→ **TASK PROMPT**:
Transcribe every line of text in the listing below word for word. Leave the pictures out of your answer.

Stored items

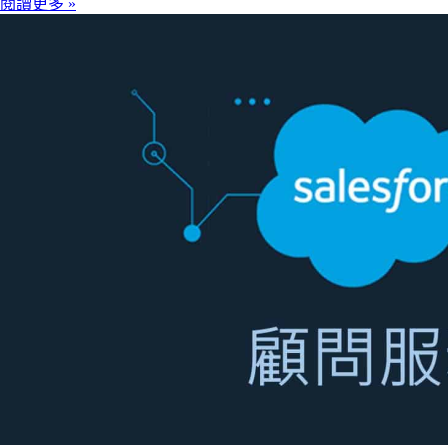
閱讀更多 »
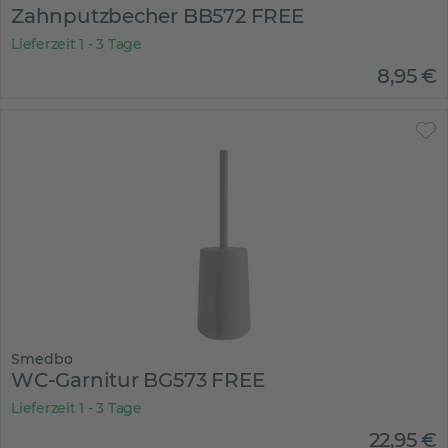
Zahnputzbecher BB572 FREE
Lieferzeit 1 - 3 Tage
8
,
95
€
Smedbo
WC-Garnitur BG573 FREE
Lieferzeit 1 - 3 Tage
22
,
95
€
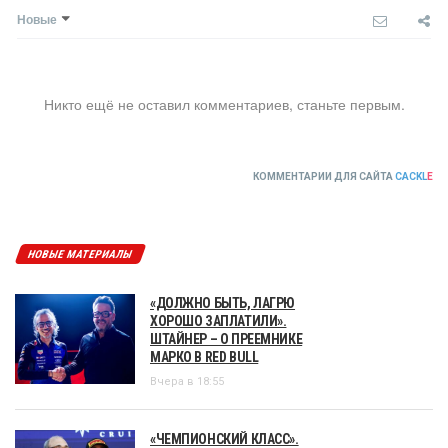
Новые
Никто ещё не оставил комментариев, станьте первым.
КОММЕНТАРИИ ДЛЯ САЙТА
CACKL
E
НОВЫЕ МАТЕРИАЛЫ
«ДОЛЖНО БЫТЬ, ЛАГРЮ
ХОРОШО ЗАПЛАТИЛИ».
ШТАЙНЕР – О ПРЕЕМНИКЕ
МАРКО В RED BULL
Вчера в 18:55
«ЧЕМПИОНСКИЙ КЛАСС».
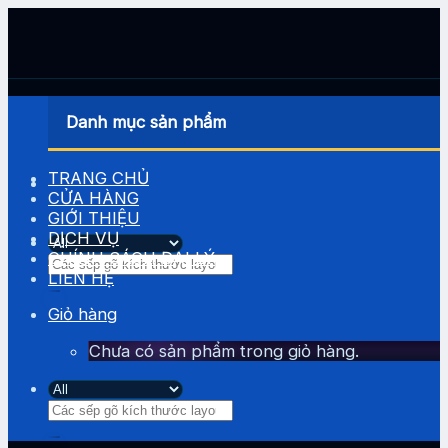
Skip
to
content
Danh mục sản phẩm
TRANG CHỦ
CỬA HÀNG
GIỚI THIỆU
DỊCH VỤ
CHÍNH SÁCH ĐẠI LÝ
Tìm
LIÊN HỆ
kiếm:
Giỏ hàng
Chưa có sản phẩm trong giỏ hàng.
Tìm
kiếm:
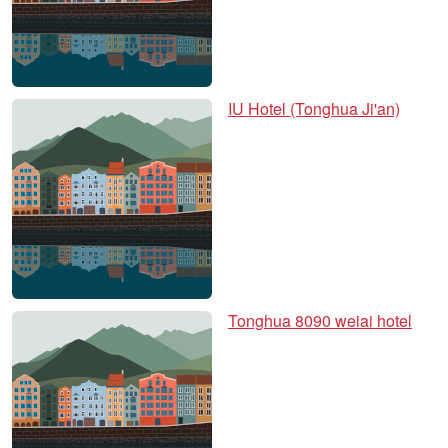
IU Hotel (Tonghua Ji'an)
Tonghua 8090 weiai hotel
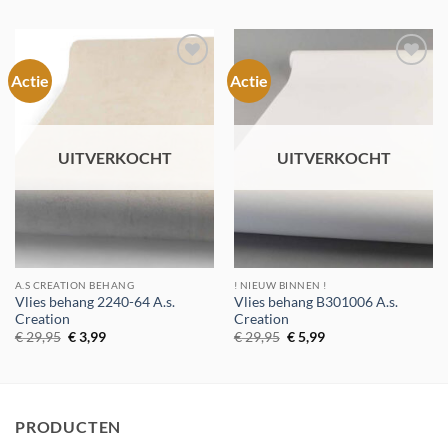
was:
is:
was:
is:
€ 29,95.
€ 3,99.
€ 29,95.
€ 5,99.
Actie
Actie
Toevoegen
Toevoegen
aan
aan
verlanglijst
verlanglijst
UITVERKOCHT
UITVERKOCHT
A.S CREATION BEHANG
! NIEUW BINNEN !
Vlies behang 2240-64 A.s.
Vlies behang B301006 A.s.
Creation
Creation
Oorspronkelijke
Huidige
Oorspronkelijke
Huidige
€
29,95
€
3,99
€
29,95
€
5,99
prijs
prijs
prijs
prijs
was:
is:
was:
is:
€ 29,95.
€ 3,99.
€ 29,95.
€ 5,99.
PRODUCTEN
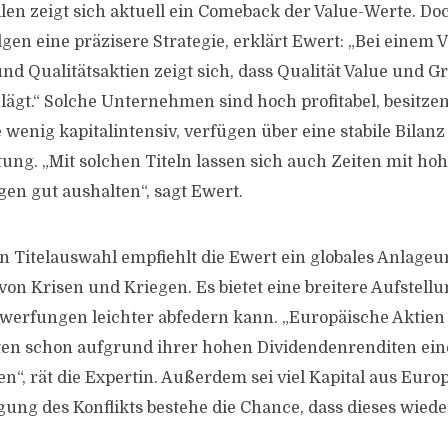
ilen zeigt sich aktuell ein Comeback der Value-Werte. Do
gen eine präzisere Strategie, erklärt Ewert: „Bei einem 
und Qualitätsaktien zeigt sich, dass Qualität Value und 
ägt.“ Solche Unternehmen sind hoch profitabel, besitze
 wenig kapitalintensiv, verfügen über eine stabile Bilanz
tung. „Mit solchen Titeln lassen sich auch Zeiten mit ho
n gut aushalten“, sagt Ewert.
en Titelauswahl empfiehlt die Ewert ein globales Anlage
von Krisen und Kriegen. Es bietet eine breitere Aufstellu
rwerfungen leichter abfedern kann. „Europäische Aktien 
ollten schon aufgrund ihrer hohen Dividendenrenditen ein
len“, rät die Expertin. Außerdem sei viel Kapital aus Euro
ung des Konflikts bestehe die Chance, dass dieses wiede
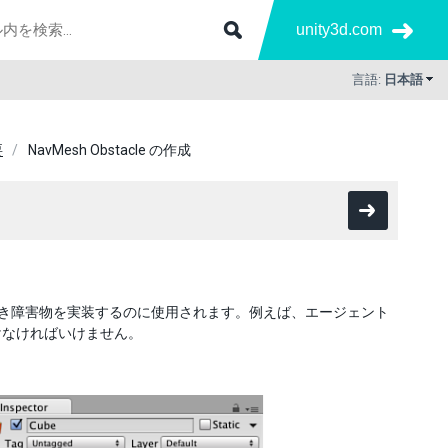
unity3d.com
言語:
日本語
要
NavMesh Obstacle の作成
避けるべき障害物を実装するのに使用されます。例えば、エージェント
けなければいけません。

→ **RESPONSE FOR THIS EXERCISE**:
閱讀更多 »
Zahnputzbecher BB572 FREE
Lieferzeit 1 - 3 Tage
8
,
95
€
Smedbo
WC-Garnitur BG573 FREE
Lieferzeit 1 - 3 Tage
22
,
95
€
Новые
Никто ещё не оставил комментариев, станьте первым.
КОММЕНТАРИИ ДЛЯ САЙТА
CACKL
E
НОВЫЕ МАТЕРИАЛЫ
«ДОЛЖНО БЫТЬ, ЛАГРЮ
ХОРОШО ЗАПЛАТИЛИ».
ШТАЙНЕР – О ПРЕЕМНИКЕ
МАРКО В RED BULL
Вчера в 18:55
«ЧЕМПИОНСКИЙ КЛАСС».
Skip
to
content
Danh mục sản phẩm
TRANG CHỦ
CỬA HÀNG
GIỚI THIỆU
DỊCH VỤ
CHÍNH SÁCH ĐẠI LÝ
Tìm
LIÊN HỆ
kiếm:
Giỏ hàng
Chưa có sản phẩm trong giỏ hàng.
Tìm
kiếm:
IU Hotel (Tonghua Ji'an)
Tonghua 8090 weiai hotel
was:
is:
was:
is:
€ 29,95.
€ 3,99.
€ 29,95.
€ 5,99.
Actie
Actie
Toevoegen
Toevoegen
aan
aan
verlanglijst
verlanglijst
UITVERKOCHT
UITVERKOCHT
A.S CREATION BEHANG
! NIEUW BINNEN !
Vlies behang 2240-64 A.s.
Vlies behang B301006 A.s.
Creation
Creation
Oorspronkelijke
Huidige
Oorspronkelijke
Huidige
€
29,95
€
3,99
€
29,95
€
5,99
prijs
prijs
prijs
prijs
was:
is:
was:
is:
€ 29,95.
€ 3,99.
€ 29,95.
€ 5,99.
PRODUCTEN
ilen zeigt sich aktuell ein Comeback der Value-Werte. Do
gen eine präzisere Strategie, erklärt Ewert: „Bei einem 
und Qualitätsaktien zeigt sich, dass Qualität Value und 
ägt.“ Solche Unternehmen sind hoch profitabel, besitze
 wenig kapitalintensiv, verfügen über eine stabile Bilanz
tung. „Mit solchen Titeln lassen sich auch Zeiten mit ho
n gut aushalten“, sagt Ewert.
en Titelauswahl empfiehlt die Ewert ein globales Anlage
von Krisen und Kriegen. Es bietet eine breitere Aufstellu
rwerfungen leichter abfedern kann. „Europäische Aktien 
ollten schon aufgrund ihrer hohen Dividendenrenditen ein
len“, rät die Expertin. Außerdem sei viel Kapital aus Euro
ung des Konflikts bestehe die Chance, dass dieses wiede
unity3d.com
言語:
日本語
要
NavMesh Obstacle の作成
避けるべき障害物を実装するのに使用されます。例えば、エージェント
けなければいけません。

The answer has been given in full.